Thank you all for taking the time to help me. I am new to molecular dynamics and may make simple mistakes.
I am trying to exfoliate a 2D MXene sheet using water flow with the ReaxFF force field. After full NVT equilibration, I began the exfoliation step as shown:
I used fix spring/self 1.0 to restrain the 3D MXene ,fixed mxene and prevent them from sliding.
I applied a force to the water (group “flow”) to drive its flow.
I expected the flowing water to peel off the 2D sheet inside the white box in Figure 1.
However, after running (Figure 2), the 2D sheet in the white box did not exfoliate, and the bonds in the spring‑fixed 3D region (blue box) became distorted.
Please read the guidelines and fix your post by editing it. It is not readable.
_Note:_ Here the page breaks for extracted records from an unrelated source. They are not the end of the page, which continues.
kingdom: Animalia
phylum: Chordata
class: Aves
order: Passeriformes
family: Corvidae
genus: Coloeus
Thats an incredibly difficult simulation to make, and if you are indeed new to MD I doubt that receiving advices from here will be enough. It would be better to discuss these issues with a local expert.
While @simongravelle is right that, overall, you are attempting a very difficult simulation that needs local advice and you should take more care to format your input post, here is some easy general advice: you are trying to accomplish too much in one go. It is impossible for you, or any of us, to know which exact component of your simulation has gone wrong.
So you should go back to basics and try to simulate:
3 MXene sheets in water with NVT (guess a reasonable density)
3 MXene sheets in water with NPT (check that barostatting does not destroy your system)
3 MXene sheets in water with NPT and fix spring/self on the MXene (check that the spring fix does not destroy your system)
3 MXene sheets in water with NPT and a very small flow on the water
and finally the simulation you have posted about.
You should also try the above steps on a smaller box for quick checking.
Please look up any similar studies done in previous papers and try to replicate them before trying anything new or fancy.
You should discover this after trying 1, but 20,000 timesteps – 20 picoseconds with default settings!! – is far too short for meaningful equilibration or production.
I haven’t found a suitable force field. I only found REAXFF. My ability is not sufficient to design or optimize the force field by myself.
thank you,I will increase the time for balance.
ReaxFF potentials are not very transferable and specifically not very good to model bulk water and they require excessive amounts to CPU time and a short timestep. So unless chemical reactions are at the core of your study, you should not use it. And if it has not been parameterized for your type of system, it will likely produce garbage.